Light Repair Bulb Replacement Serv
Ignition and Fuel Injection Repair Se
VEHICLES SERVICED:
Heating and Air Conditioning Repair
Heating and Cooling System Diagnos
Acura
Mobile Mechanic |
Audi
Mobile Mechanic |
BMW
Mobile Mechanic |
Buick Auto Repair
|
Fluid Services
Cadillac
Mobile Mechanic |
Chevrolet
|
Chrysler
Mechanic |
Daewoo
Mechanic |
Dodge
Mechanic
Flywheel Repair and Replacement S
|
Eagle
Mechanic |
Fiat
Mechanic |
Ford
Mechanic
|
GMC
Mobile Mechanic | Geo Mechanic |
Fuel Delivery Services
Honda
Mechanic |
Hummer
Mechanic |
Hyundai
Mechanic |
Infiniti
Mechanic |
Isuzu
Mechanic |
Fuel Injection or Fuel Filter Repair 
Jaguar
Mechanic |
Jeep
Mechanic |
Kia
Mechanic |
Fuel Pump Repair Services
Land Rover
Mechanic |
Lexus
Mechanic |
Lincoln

==

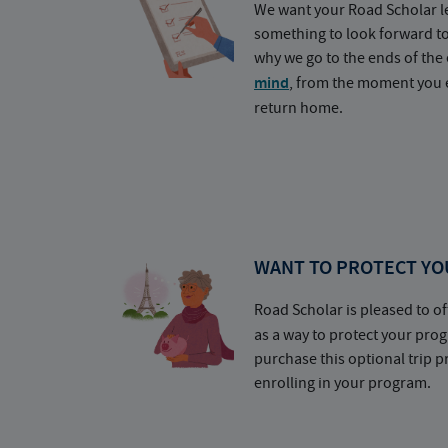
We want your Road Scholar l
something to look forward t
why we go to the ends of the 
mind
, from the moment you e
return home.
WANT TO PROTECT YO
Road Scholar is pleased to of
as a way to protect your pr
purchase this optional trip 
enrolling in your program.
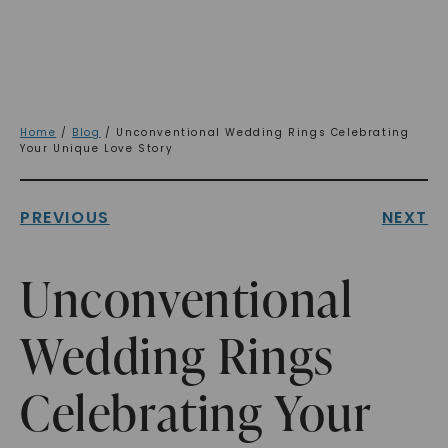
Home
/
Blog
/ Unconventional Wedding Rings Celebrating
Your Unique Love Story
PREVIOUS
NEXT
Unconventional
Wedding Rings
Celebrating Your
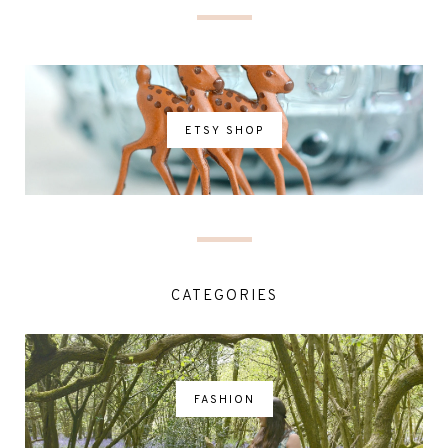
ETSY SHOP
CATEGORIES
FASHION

---

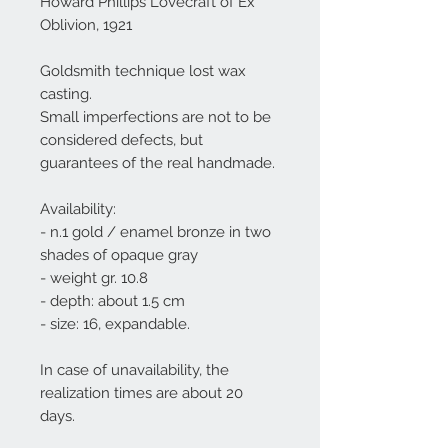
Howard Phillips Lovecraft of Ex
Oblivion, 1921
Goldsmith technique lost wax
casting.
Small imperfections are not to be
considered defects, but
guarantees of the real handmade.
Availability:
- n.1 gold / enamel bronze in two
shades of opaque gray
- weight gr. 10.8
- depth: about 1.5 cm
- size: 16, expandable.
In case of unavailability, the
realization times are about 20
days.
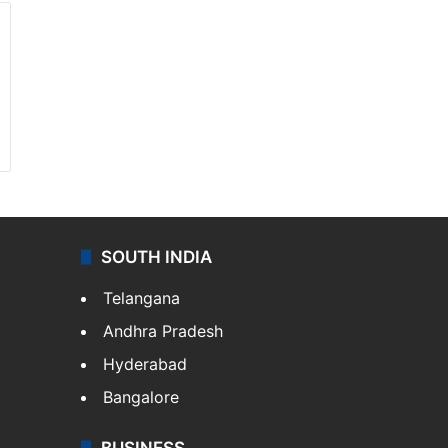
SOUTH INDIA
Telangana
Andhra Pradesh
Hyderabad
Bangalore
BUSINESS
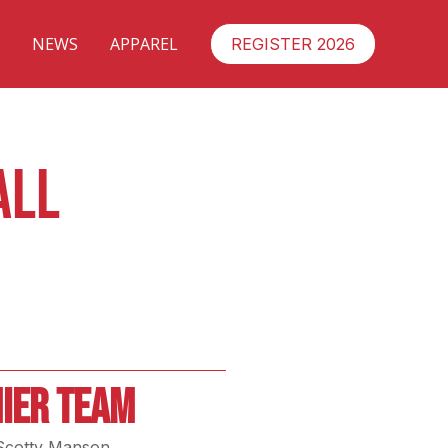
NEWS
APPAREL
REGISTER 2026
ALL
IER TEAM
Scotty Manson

PROBLEM TO SOLVE »
Take the lines starting with the one that contains "Howard Phillips Lovecraft of Ex" and going on through the one that contains "Scotty Manson", and write them out again with "bronze" swapped for "brass" and nothing else changed. Leave the pictures out.

EXERCISE SOLUTION »
Howard Phillips Lovecraft of Ex
Oblivion, 1921
Goldsmith technique lost wax
casting.
Small imperfections are not to be
considered defects, but
guarantees of the real handmade.
Availability:
- n.1 gold / enamel brass in two
shades of opaque gray
- weight gr. 10.8
- depth: about 1.5 cm
- size: 16, expandable.
In case of unavailability, the
realization times are about 20
days.
SOUTH INDIA
Telangana
Andhra Pradesh
Hyderabad
Bangalore
BUSINESS
NEWS
APPAREL
REGISTER 2026
ALL
IER TEAM
Scotty Manson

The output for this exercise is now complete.